● How to complete this task
Rewrite the stretch of the listing from its start through the line containing "Перейти у B2B", with every "Назад" changed to "Вернуться" and all else unchanged. Leave the pictures out of your answer.

Segment Start: Dataset records

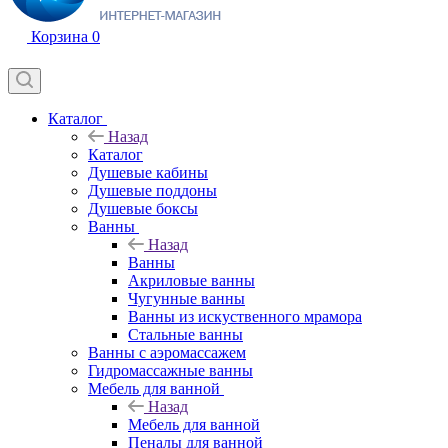
Корзина
0
Каталог
Назад
Каталог
Душевые кабины
Душевые поддоны
Душевые боксы
Ванны
Назад
Ванны
Акриловые ванны
Чугунные ванны
Ванны из искуственного мрамора
Стальные ванны
Ванны с аэромассажем
Гидромассажные ванны
Мебель для ванной
Назад
Мебель для ванной
Пеналы для ванной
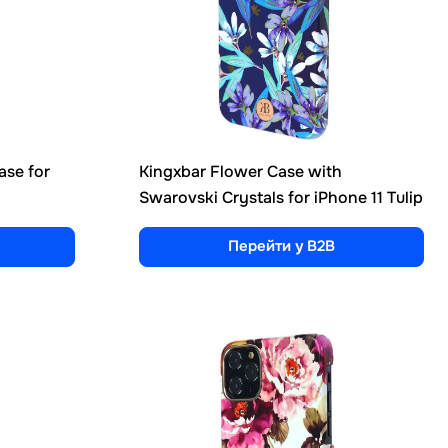
ase for
Kingxbar Flower Case with
Swarovski Crystals for iPhone 11 Tulip
Перейти у B2B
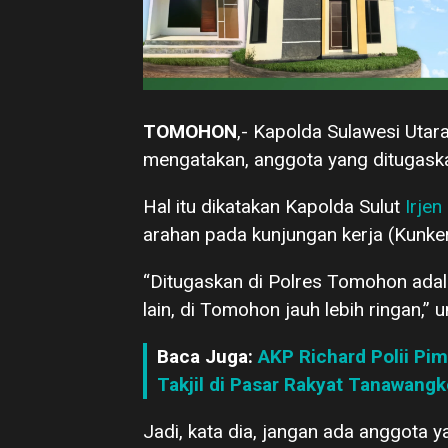
TOMOHON
,- Kapolda Sulawesi Utara
mengatakan, anggota yang ditugask
Hal itu dikatakan Kapolda Sulut
Irje
arahan pada kunjungan kerja (Kunke
“Ditugaskan di Polres Tomohon adal
lain, di Tomohon jauh lebih ringan,”
Baca Juga:
AKP Richard Polii Pi
Takjil di Pasar Rakyat Tanawangk
Jadi, kata dia, jangan ada anggota 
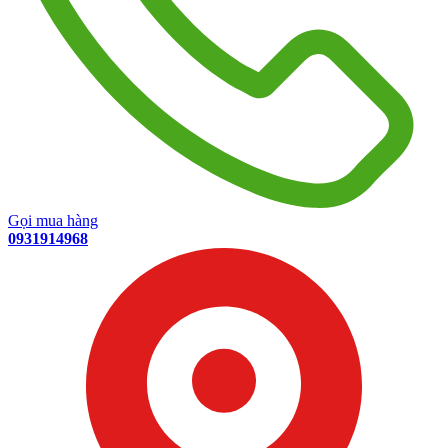
Gọi mua hàng
0931914968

Segment End: Dataset records

● Exercise answer
Корзина
0
Каталог
Вернуться
Каталог
Душевые кабины
Душевые поддоны
Душевые боксы
Ванны
Вернуться
Ванны
Акриловые ванны
Чугунные ванны
Ванны из искуственного мрамора
Стальные ванны
Ванны с аэромассажем
Гидромассажные ванны
Мебель для ванной
Вернуться
Мебель для ванной
Пеналы для ванной
ase for
Kingxbar Flower Case with
Swarovski Crystals for iPhone 11 Tulip
Перейти у B2B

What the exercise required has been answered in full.